*** Block opens ***

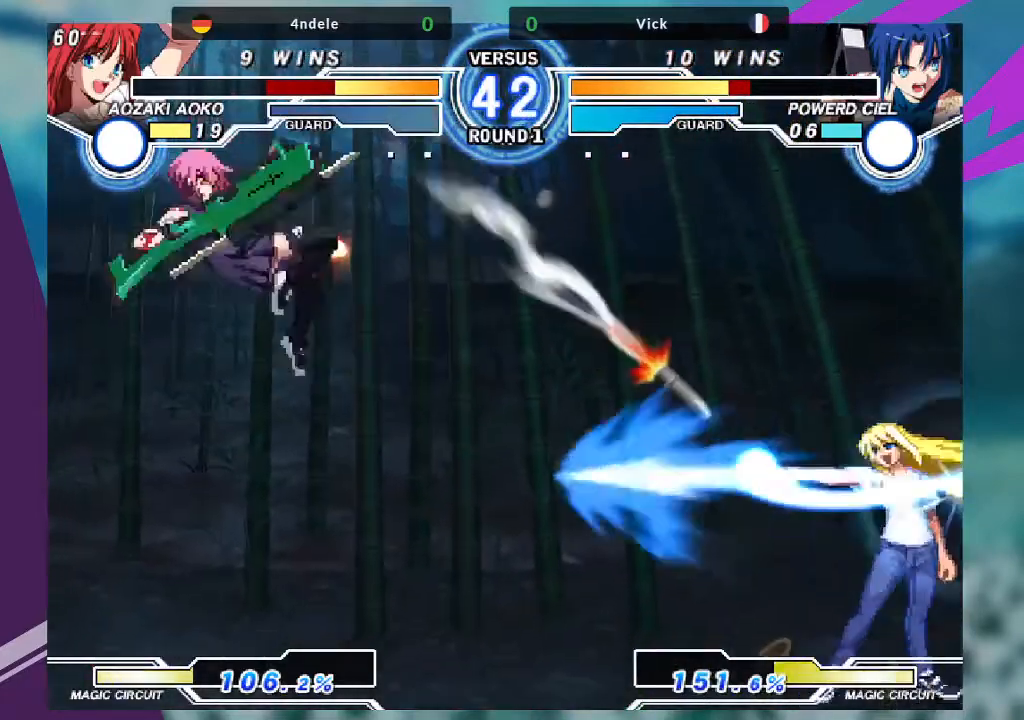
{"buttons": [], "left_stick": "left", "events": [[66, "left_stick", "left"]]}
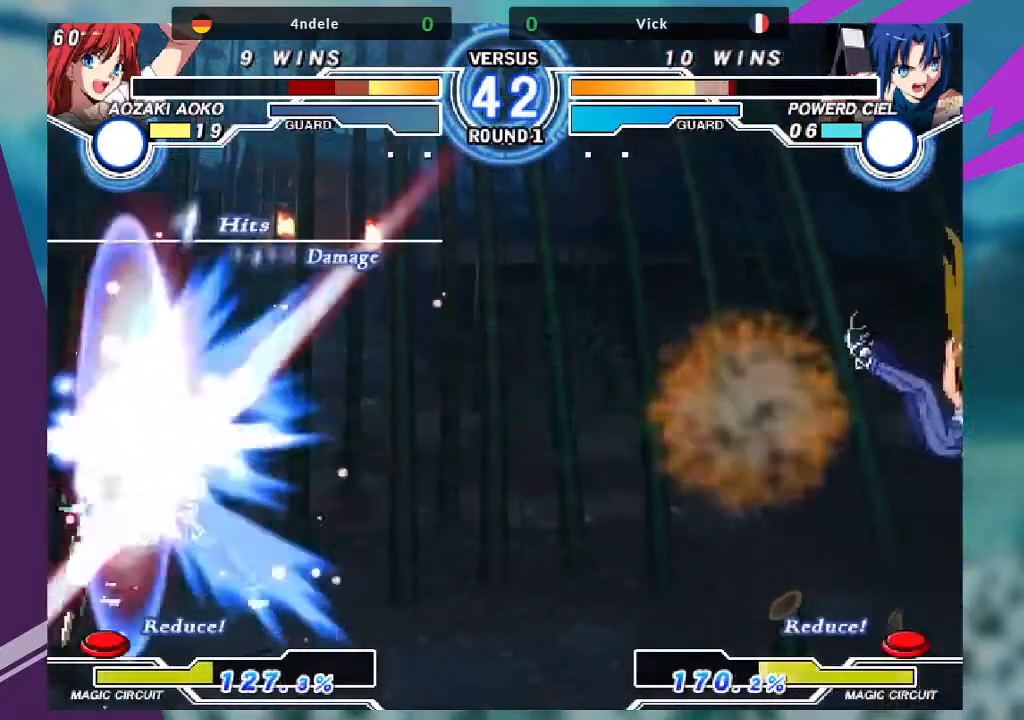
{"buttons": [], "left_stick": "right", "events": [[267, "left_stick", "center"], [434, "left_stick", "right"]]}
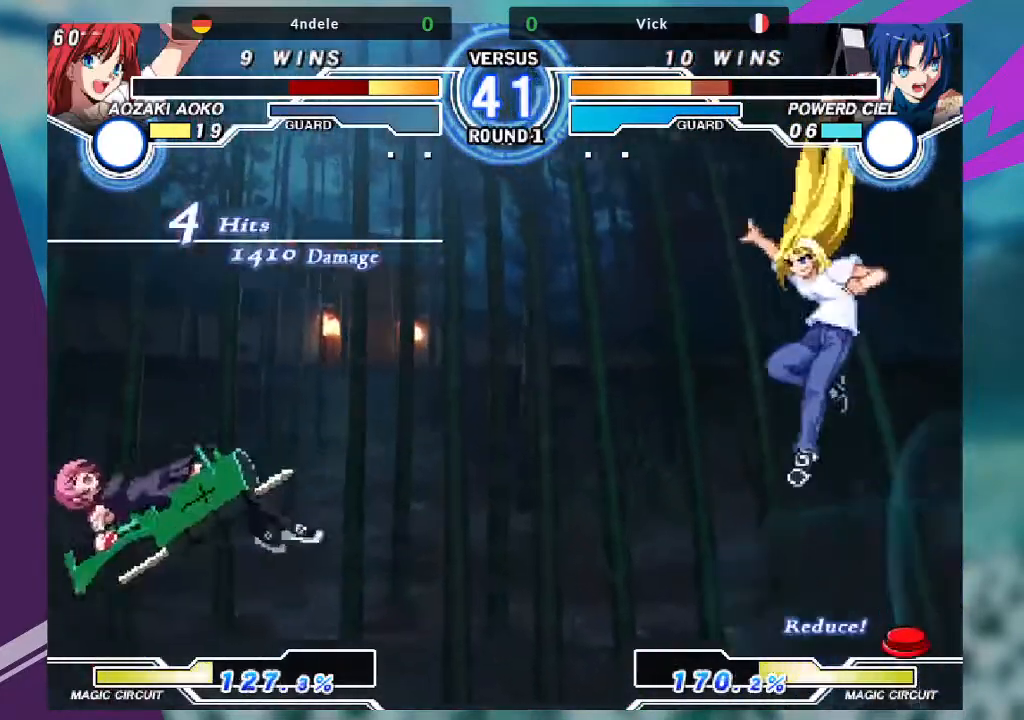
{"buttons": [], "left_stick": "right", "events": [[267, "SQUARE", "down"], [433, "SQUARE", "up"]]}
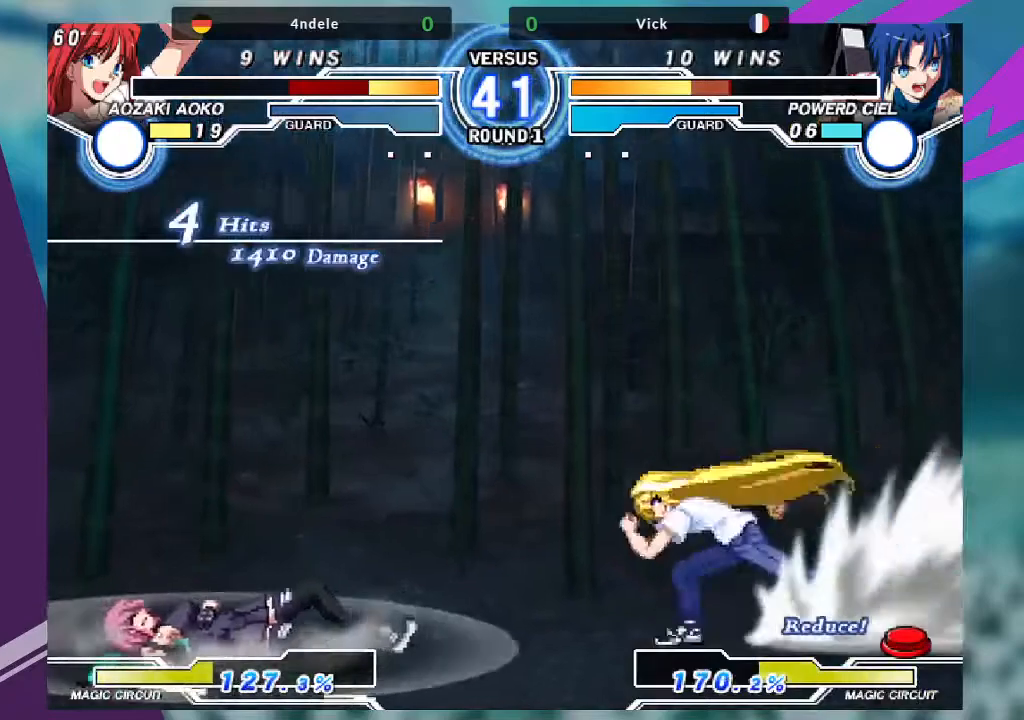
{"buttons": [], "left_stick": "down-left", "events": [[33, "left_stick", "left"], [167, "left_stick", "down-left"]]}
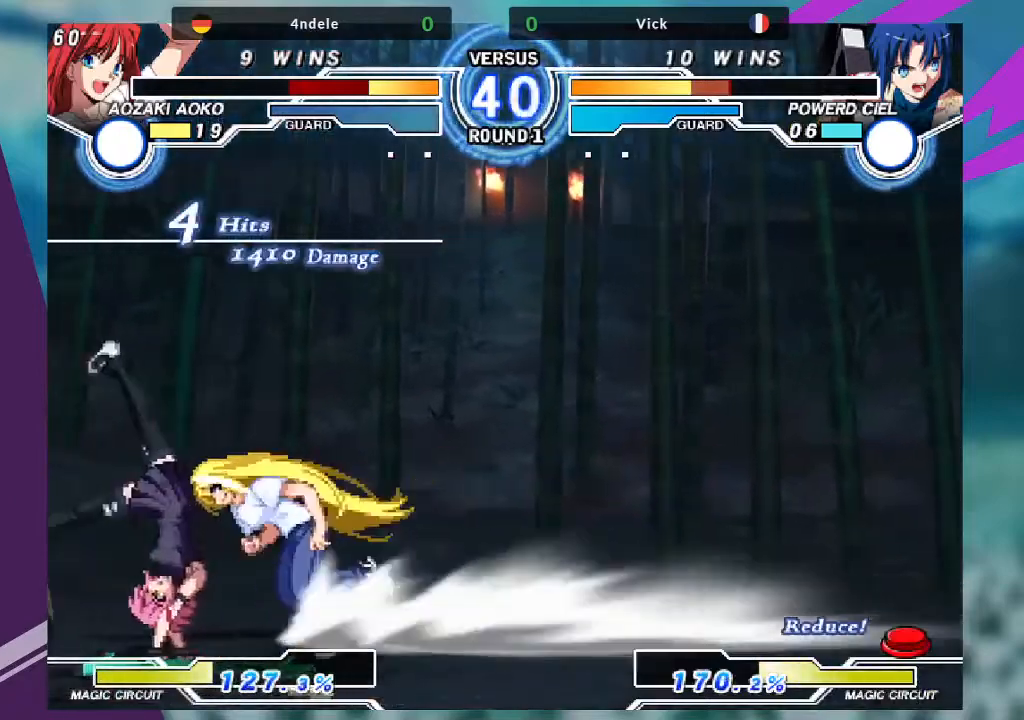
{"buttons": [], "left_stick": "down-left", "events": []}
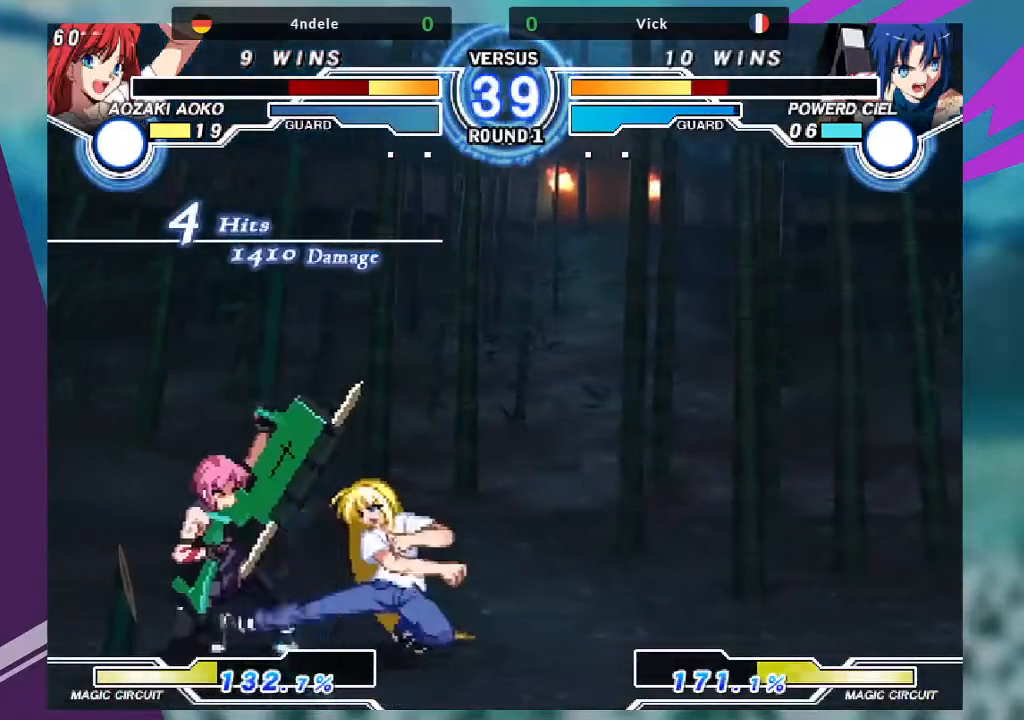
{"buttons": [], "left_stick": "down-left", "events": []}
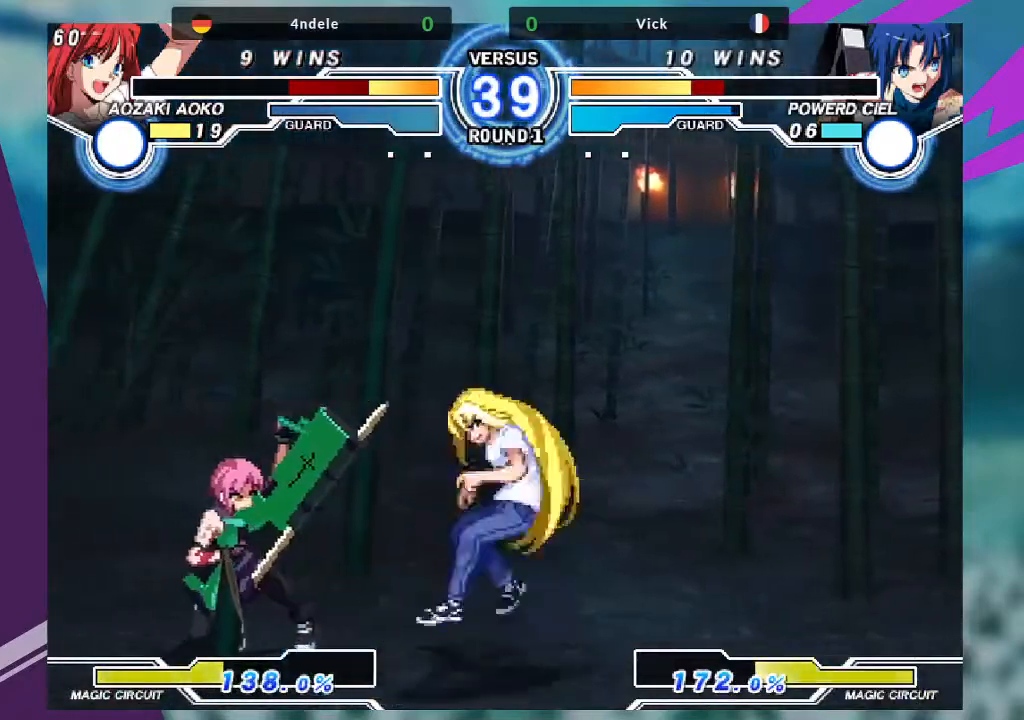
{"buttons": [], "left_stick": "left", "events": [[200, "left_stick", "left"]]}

*** Block closes ***

#### What this task involves
Repeat all of the entries above exactly. Keep pictures out of it.

#### Output of the task
{"buttons": [], "left_stick": "left", "events": [[66, "left_stick", "left"]]}
{"buttons": [], "left_stick": "right", "events": [[267, "left_stick", "center"], [434, "left_stick", "right"]]}
{"buttons": [], "left_stick": "right", "events": [[267, "SQUARE", "down"], [433, "SQUARE", "up"]]}
{"buttons": [], "left_stick": "down-left", "events": [[33, "left_stick", "left"], [167, "left_stick", "down-left"]]}
{"buttons": [], "left_stick": "down-left", "events": []}
{"buttons": [], "left_stick": "down-left", "events": []}
{"buttons": [], "left_stick": "left", "events": [[200, "left_stick", "left"]]}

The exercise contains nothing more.